I came up with this topic while looking at all the spices I was using to make butter chicken for dinner tonight and wondering how much the price was going to go up when shit really hits the fan, if we could have such dishes like this again, etc. So, essentially my anxiety spiral led me to doing research and wanting to discuss the intersectionality of culinary arts, climate science, and farming. In our current state, beef reigns supreme in terms of climate change contribution, the most eaten meat in the world is actually chicken, which is significantly less harmful than beef or pork, and yet beef and pork have the greatest climate impact and are highly susceptible to diseases (poultry is as well, don’t get me wrong). In general animal farming is a big contributor to climate change, crop farming is as well…

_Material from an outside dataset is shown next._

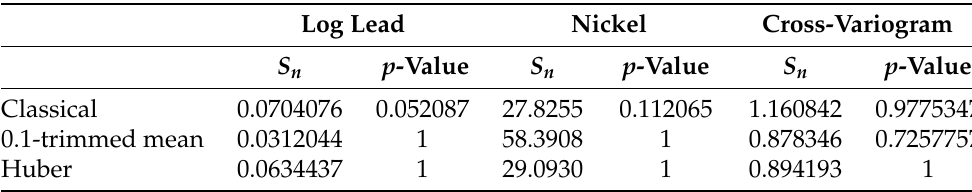
(cid:107) 2 (cid:98) γ ( h ) − 2 γ ( h ) (cid:107) and its p-value considering a scale contaminated Table 3. Values of S n = sup h normal with (cid:101) = 0.01 and g = 1.1 of Example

Crop farming, which I talk about here, also emits a lot of fossil fuels, pesticides, herbicides, fungicides, and pollutes ground water, depletes soil, and flows downriver along with cow and pig manure, thus killing fish, crustaceans, marine reptiles, and mammals who live in or around the sea. This combination of disregard after disregard for natural ecosystems leads us into where we are now. The Midwest is on the cusp of desertification, there’s been no agriculture reform or sign of actual change, which is why we need to take it upon ourselves to start vertical farming, hydroponics, and soil-less farming on an industrial scale. Not only is it more efficient, it’s better for the environment in every possible aspect, even using less water and requiring very little usage of fertilizers, but how do you replace animal farming? Answer: You don’t, you just get rid of it, the least amount of impact out of any animal is the chicken, so it may be able to stay, but cows and pigs cannot be farmed en masse anymore, it’s dangerous for our environment and our health, so they must be used all at once, and composted (with the rich preferably). It sounds cruel, I know, but there aren’t many better options. Of course the meat and dairy industries will try to interfere like they always do, but we knew that would happen anyway.

Moral of the story, our modern agriculture industry is profit focused and not based around the health or well-being of us or our planet, causing both a rise in greenhouse gas emissions, water and land pollution, and is just generally bad for us in the dietary respect.

Anyway, that’s all for today babes. This has been @punkofsunshine have a good one and stay safe.